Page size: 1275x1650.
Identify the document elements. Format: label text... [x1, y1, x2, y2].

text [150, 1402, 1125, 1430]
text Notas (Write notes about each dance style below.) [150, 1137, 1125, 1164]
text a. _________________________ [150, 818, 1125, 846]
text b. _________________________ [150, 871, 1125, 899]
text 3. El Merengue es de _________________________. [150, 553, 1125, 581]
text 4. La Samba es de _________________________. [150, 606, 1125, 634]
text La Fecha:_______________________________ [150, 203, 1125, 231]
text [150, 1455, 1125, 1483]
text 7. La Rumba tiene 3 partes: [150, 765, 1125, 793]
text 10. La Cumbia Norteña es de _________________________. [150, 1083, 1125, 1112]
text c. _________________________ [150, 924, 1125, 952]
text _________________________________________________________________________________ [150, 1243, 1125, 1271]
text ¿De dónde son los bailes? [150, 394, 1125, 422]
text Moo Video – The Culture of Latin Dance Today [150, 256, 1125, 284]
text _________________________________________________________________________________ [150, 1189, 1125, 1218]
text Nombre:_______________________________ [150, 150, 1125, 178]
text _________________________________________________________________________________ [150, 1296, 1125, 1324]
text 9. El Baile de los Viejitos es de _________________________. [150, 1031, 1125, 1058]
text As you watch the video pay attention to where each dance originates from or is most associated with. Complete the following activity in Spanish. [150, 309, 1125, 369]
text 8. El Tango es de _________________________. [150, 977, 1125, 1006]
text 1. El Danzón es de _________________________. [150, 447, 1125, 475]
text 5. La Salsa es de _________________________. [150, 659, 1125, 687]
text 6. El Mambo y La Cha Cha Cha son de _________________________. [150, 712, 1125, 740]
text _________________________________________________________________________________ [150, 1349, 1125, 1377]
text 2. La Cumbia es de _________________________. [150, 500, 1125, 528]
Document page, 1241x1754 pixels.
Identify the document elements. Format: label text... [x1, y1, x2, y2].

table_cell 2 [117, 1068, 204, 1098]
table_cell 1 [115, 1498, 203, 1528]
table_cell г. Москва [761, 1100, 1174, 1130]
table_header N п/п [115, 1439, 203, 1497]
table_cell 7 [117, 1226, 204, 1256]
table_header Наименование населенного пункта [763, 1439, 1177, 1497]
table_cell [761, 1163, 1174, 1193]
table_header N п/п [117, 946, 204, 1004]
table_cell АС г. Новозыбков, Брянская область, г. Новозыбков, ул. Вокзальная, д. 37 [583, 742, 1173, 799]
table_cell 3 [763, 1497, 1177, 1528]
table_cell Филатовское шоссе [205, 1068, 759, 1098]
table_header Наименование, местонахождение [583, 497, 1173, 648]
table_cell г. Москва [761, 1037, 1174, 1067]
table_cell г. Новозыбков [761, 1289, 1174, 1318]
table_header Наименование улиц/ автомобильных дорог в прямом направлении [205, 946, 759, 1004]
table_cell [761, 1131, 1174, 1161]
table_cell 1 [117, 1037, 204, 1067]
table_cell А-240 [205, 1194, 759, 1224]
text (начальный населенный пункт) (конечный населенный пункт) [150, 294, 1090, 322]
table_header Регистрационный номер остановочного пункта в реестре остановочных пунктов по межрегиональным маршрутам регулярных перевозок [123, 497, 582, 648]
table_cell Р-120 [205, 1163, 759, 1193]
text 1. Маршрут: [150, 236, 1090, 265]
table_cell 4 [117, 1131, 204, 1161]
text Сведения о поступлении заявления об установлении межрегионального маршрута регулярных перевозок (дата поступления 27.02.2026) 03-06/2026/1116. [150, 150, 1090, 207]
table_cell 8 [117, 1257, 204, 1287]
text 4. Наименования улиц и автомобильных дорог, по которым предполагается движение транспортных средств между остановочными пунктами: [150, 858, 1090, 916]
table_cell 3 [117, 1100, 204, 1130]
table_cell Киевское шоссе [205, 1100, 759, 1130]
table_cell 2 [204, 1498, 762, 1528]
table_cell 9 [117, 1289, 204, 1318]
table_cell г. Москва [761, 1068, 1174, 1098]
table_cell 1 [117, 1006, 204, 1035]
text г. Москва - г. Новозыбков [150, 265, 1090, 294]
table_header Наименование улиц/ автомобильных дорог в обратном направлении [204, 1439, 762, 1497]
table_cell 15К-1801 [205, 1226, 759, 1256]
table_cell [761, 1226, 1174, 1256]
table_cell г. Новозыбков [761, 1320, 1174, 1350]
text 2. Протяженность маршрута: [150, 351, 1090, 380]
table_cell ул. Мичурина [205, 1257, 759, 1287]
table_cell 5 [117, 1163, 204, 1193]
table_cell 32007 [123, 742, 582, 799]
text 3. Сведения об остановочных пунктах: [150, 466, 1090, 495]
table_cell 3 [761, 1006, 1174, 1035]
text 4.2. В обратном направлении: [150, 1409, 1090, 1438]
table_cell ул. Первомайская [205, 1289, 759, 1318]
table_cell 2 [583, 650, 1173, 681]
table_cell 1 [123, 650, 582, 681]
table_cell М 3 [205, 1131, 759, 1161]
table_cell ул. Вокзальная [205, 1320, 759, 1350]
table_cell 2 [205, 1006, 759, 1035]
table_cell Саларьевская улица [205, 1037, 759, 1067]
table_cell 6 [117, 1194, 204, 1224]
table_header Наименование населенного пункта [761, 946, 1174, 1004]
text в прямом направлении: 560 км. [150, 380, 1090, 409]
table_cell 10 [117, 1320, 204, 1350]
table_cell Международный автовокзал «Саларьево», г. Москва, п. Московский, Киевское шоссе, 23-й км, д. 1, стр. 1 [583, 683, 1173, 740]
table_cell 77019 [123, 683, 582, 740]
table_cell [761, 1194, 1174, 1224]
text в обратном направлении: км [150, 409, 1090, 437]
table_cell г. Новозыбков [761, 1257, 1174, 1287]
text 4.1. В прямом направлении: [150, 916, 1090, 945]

_WHAT IS NEEDED_. Working through the records above, copy each one exactly.

_RESULT BELOW_.
Page size: 1275x1650.
Identify the document elements. Format: label text... [x1, y1, x2, y2].

text [150, 1402, 1125, 1430]
text Notas (Write notes about each dance style below.) [150, 1137, 1125, 1164]
text a. _________________________ [150, 818, 1125, 846]
text b. _________________________ [150, 871, 1125, 899]
text 3. El Merengue es de _________________________. [150, 553, 1125, 581]
text 4. La Samba es de _________________________. [150, 606, 1125, 634]
text La Fecha:_______________________________ [150, 203, 1125, 231]
text [150, 1455, 1125, 1483]
text 7. La Rumba tiene 3 partes: [150, 765, 1125, 793]
text 10. La Cumbia Norteña es de _________________________. [150, 1083, 1125, 1112]
text c. _________________________ [150, 924, 1125, 952]
text _________________________________________________________________________________ [150, 1243, 1125, 1271]
text ¿De dónde son los bailes? [150, 394, 1125, 422]
text Moo Video – The Culture of Latin Dance Today [150, 256, 1125, 284]
text _________________________________________________________________________________ [150, 1189, 1125, 1218]
text Nombre:_______________________________ [150, 150, 1125, 178]
text _________________________________________________________________________________ [150, 1296, 1125, 1324]
text 9. El Baile de los Viejitos es de _________________________. [150, 1031, 1125, 1058]
text As you watch the video pay attention to where each dance originates from or is most associated with. Complete the following activity in Spanish. [150, 309, 1125, 369]
text 8. El Tango es de _________________________. [150, 977, 1125, 1006]
text 1. El Danzón es de _________________________. [150, 447, 1125, 475]
text 5. La Salsa es de _________________________. [150, 659, 1125, 687]
text 6. El Mambo y La Cha Cha Cha son de _________________________. [150, 712, 1125, 740]
text _________________________________________________________________________________ [150, 1349, 1125, 1377]
text 2. La Cumbia es de _________________________. [150, 500, 1125, 528]
Document page, 1241x1754 pixels.
Identify the document elements. Format: label text... [x1, y1, x2, y2].

table_cell 2 [117, 1068, 204, 1098]
table_cell 1 [115, 1498, 203, 1528]
table_cell г. Москва [761, 1100, 1174, 1130]
table_header N п/п [115, 1439, 203, 1497]
table_cell 7 [117, 1226, 204, 1256]
table_header Наименование населенного пункта [763, 1439, 1177, 1497]
table_cell [761, 1163, 1174, 1193]
table_header N п/п [117, 946, 204, 1004]
table_cell АС г. Новозыбков, Брянская область, г. Новозыбков, ул. Вокзальная, д. 37 [583, 742, 1173, 799]
table_cell 3 [763, 1497, 1177, 1528]
table_cell Филатовское шоссе [205, 1068, 759, 1098]
table_header Наименование, местонахождение [583, 497, 1173, 648]
table_cell г. Москва [761, 1037, 1174, 1067]
table_cell г. Новозыбков [761, 1289, 1174, 1318]
table_header Наименование улиц/ автомобильных дорог в прямом направлении [205, 946, 759, 1004]
table_cell [761, 1131, 1174, 1161]
table_cell 1 [117, 1037, 204, 1067]
table_cell А-240 [205, 1194, 759, 1224]
text (начальный населенный пункт) (конечный населенный пункт) [150, 294, 1090, 322]
table_header Регистрационный номер остановочного пункта в реестре остановочных пунктов по межрегиональным маршрутам регулярных перевозок [123, 497, 582, 648]
table_cell Р-120 [205, 1163, 759, 1193]
text 1. Маршрут: [150, 236, 1090, 265]
table_cell 4 [117, 1131, 204, 1161]
text Сведения о поступлении заявления об установлении межрегионального маршрута регулярных перевозок (дата поступления 27.02.2026) 03-06/2026/1116. [150, 150, 1090, 207]
table_cell 8 [117, 1257, 204, 1287]
text 4. Наименования улиц и автомобильных дорог, по которым предполагается движение транспортных средств между остановочными пунктами: [150, 858, 1090, 916]
table_cell 3 [117, 1100, 204, 1130]
table_cell Киевское шоссе [205, 1100, 759, 1130]
table_cell 2 [204, 1498, 762, 1528]
table_cell 9 [117, 1289, 204, 1318]
table_cell г. Москва [761, 1068, 1174, 1098]
table_cell 1 [117, 1006, 204, 1035]
text г. Москва - г. Новозыбков [150, 265, 1090, 294]
table_header Наименование улиц/ автомобильных дорог в обратном направлении [204, 1439, 762, 1497]
table_cell 15К-1801 [205, 1226, 759, 1256]
table_cell [761, 1226, 1174, 1256]
table_cell г. Новозыбков [761, 1320, 1174, 1350]
text 2. Протяженность маршрута: [150, 351, 1090, 380]
table_cell ул. Мичурина [205, 1257, 759, 1287]
table_cell 5 [117, 1163, 204, 1193]
table_cell 32007 [123, 742, 582, 799]
text 3. Сведения об остановочных пунктах: [150, 466, 1090, 495]
table_cell 3 [761, 1006, 1174, 1035]
text 4.2. В обратном направлении: [150, 1409, 1090, 1438]
table_cell ул. Первомайская [205, 1289, 759, 1318]
table_cell 2 [583, 650, 1173, 681]
table_cell 1 [123, 650, 582, 681]
table_cell М 3 [205, 1131, 759, 1161]
table_cell ул. Вокзальная [205, 1320, 759, 1350]
table_cell 2 [205, 1006, 759, 1035]
table_cell Саларьевская улица [205, 1037, 759, 1067]
table_cell 6 [117, 1194, 204, 1224]
table_header Наименование населенного пункта [761, 946, 1174, 1004]
text в прямом направлении: 560 км. [150, 380, 1090, 409]
table_cell 10 [117, 1320, 204, 1350]
table_cell Международный автовокзал «Саларьево», г. Москва, п. Московский, Киевское шоссе, 23-й км, д. 1, стр. 1 [583, 683, 1173, 740]
table_cell 77019 [123, 683, 582, 740]
table_cell [761, 1194, 1174, 1224]
text в обратном направлении: км [150, 409, 1090, 437]
table_cell г. Новозыбков [761, 1257, 1174, 1287]
text 4.1. В прямом направлении: [150, 916, 1090, 945]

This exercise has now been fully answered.